11.06.2009

Bad Mommy Day

Surprise, surprise - it's happened again. I had a REALLY bad mommy day yesterday. One in which I was wishing that I was back to work. And in fact, had me questioning my very being and capabilities to actually be a mom. I yelled at the kids a lot yesterday, and actually had a headache from all of it. It WAS NOT a good day!

Lately, I have not been enjoying motherhood as much as I probably should be. My days consist of just "getting through" them - surviving really. I have gotten into the routine of cleaning, picking up, feeding and yelling at the kids - and let's not forget about getting on the computer. This is not how I envisioned my life and how I thought motherhood would be like. Is it just the ages of my children right now? Or is there something else very, very wrong with me? Are these feelings normal? Who knows.
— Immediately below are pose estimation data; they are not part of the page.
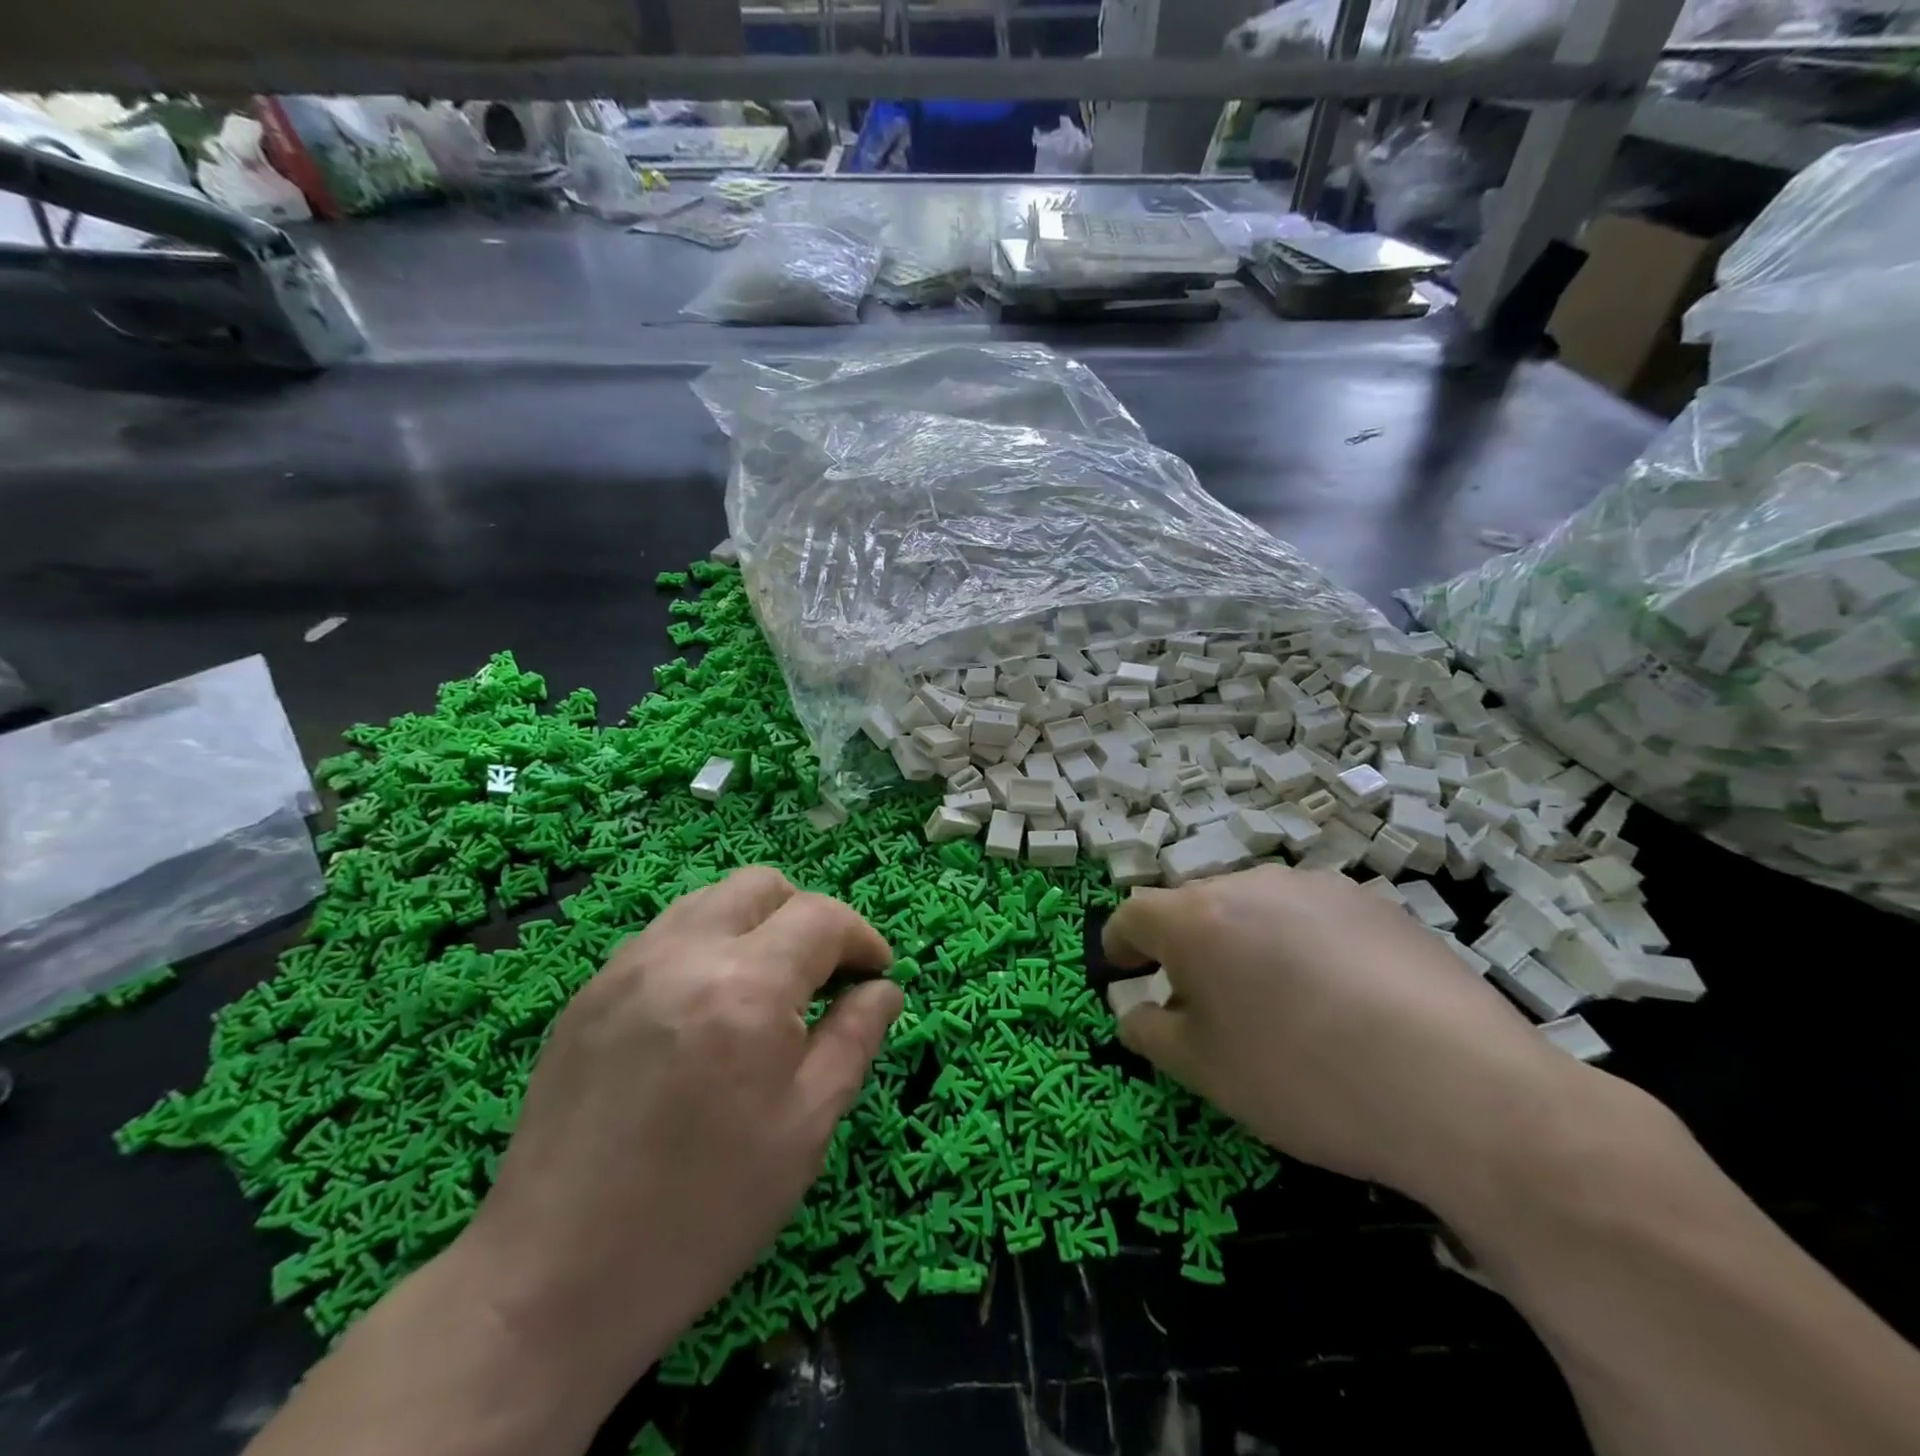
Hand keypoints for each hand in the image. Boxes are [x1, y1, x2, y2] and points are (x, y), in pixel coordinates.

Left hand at [461, 867, 901, 1402]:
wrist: (552, 1281)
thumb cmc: (704, 1212)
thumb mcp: (806, 1128)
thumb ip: (855, 1038)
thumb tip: (884, 988)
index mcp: (746, 987)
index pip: (822, 917)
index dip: (862, 938)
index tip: (876, 975)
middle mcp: (684, 953)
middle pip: (763, 886)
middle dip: (808, 917)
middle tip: (823, 976)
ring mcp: (627, 966)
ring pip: (711, 900)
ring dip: (755, 925)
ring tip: (766, 989)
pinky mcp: (590, 991)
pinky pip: (666, 935)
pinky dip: (706, 947)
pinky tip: (706, 1011)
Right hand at [1103, 865, 1591, 1213]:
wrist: (1464, 1091)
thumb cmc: (1306, 1080)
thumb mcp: (1207, 1073)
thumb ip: (1152, 1033)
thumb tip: (1134, 1012)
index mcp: (1196, 918)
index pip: (1133, 915)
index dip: (1119, 945)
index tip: (1122, 973)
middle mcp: (1250, 883)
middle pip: (1196, 907)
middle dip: (1186, 949)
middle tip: (1205, 1006)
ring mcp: (1317, 887)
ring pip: (1255, 908)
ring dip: (1245, 944)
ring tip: (1280, 1006)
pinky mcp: (1375, 902)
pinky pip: (1311, 917)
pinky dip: (1302, 946)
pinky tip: (1343, 1001)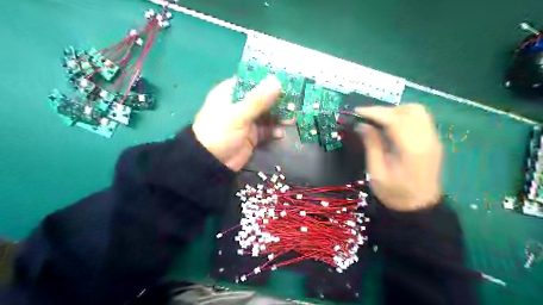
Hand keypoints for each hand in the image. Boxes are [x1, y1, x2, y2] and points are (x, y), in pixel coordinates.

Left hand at [192, 76, 284, 170]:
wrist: (212, 164)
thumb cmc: (220, 133)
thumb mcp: (238, 115)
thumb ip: (258, 99)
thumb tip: (277, 81)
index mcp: (230, 93)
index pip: (252, 80)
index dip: (268, 80)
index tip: (287, 80)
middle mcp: (239, 105)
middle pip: (262, 98)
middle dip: (278, 101)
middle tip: (295, 102)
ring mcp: (246, 121)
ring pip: (267, 114)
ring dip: (279, 116)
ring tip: (292, 119)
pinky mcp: (252, 135)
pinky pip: (266, 130)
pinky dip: (274, 131)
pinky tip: (280, 133)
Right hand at [357, 104, 439, 211]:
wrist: (420, 207)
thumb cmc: (395, 194)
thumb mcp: (377, 173)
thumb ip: (372, 146)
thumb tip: (362, 125)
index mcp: (412, 150)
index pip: (395, 120)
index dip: (375, 112)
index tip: (358, 111)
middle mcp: (427, 140)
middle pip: (409, 111)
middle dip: (386, 110)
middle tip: (368, 118)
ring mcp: (433, 140)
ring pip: (417, 112)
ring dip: (396, 111)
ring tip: (379, 121)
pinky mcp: (433, 141)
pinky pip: (420, 119)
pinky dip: (404, 117)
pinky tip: (391, 127)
I mean, yeah - I've had bad days before, but we've gotten through them. But I'm not happy, plain and simple. I haven't been happy. I haven't been doing projects with the kids, haven't been taking them to the park to just get away, I don't really know what the issue is. Do all moms go through this at one point or another? Going back to work is sounding really good right about now! And maybe I should, maybe I should get more serious about going back to work. I don't know.
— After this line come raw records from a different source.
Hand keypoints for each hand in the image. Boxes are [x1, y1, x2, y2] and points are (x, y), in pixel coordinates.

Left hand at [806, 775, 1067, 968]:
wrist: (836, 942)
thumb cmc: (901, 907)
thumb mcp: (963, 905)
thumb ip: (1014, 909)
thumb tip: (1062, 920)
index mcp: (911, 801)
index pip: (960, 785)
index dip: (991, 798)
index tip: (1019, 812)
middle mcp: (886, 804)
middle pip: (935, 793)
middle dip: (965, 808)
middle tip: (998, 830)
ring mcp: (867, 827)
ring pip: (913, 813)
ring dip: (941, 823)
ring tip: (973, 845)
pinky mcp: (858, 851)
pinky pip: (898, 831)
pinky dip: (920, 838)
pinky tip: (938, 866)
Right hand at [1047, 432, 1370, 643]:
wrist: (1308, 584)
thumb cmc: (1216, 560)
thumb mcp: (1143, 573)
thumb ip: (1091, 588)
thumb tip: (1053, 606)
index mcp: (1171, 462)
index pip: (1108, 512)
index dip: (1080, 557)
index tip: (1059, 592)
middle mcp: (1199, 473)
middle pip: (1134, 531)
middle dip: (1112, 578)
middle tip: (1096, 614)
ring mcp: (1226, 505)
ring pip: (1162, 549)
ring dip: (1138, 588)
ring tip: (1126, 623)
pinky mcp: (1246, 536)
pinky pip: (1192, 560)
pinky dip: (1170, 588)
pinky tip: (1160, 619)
And on top of all of this - Brad is working 7 days a week for 12 hours a day for at least the next 2 weeks or until whenever they get that job finished. And we're supposed to be going to Bellingham in 2 weeks. Nice! He just started this yesterday - and instead of working 12 hours, he ended up working 14 - so with the kids waking up earlier and earlier, it just makes for an excruciatingly long day! I know now I could never be a single mom. NEVER. I hope that it won't come to that. EVER.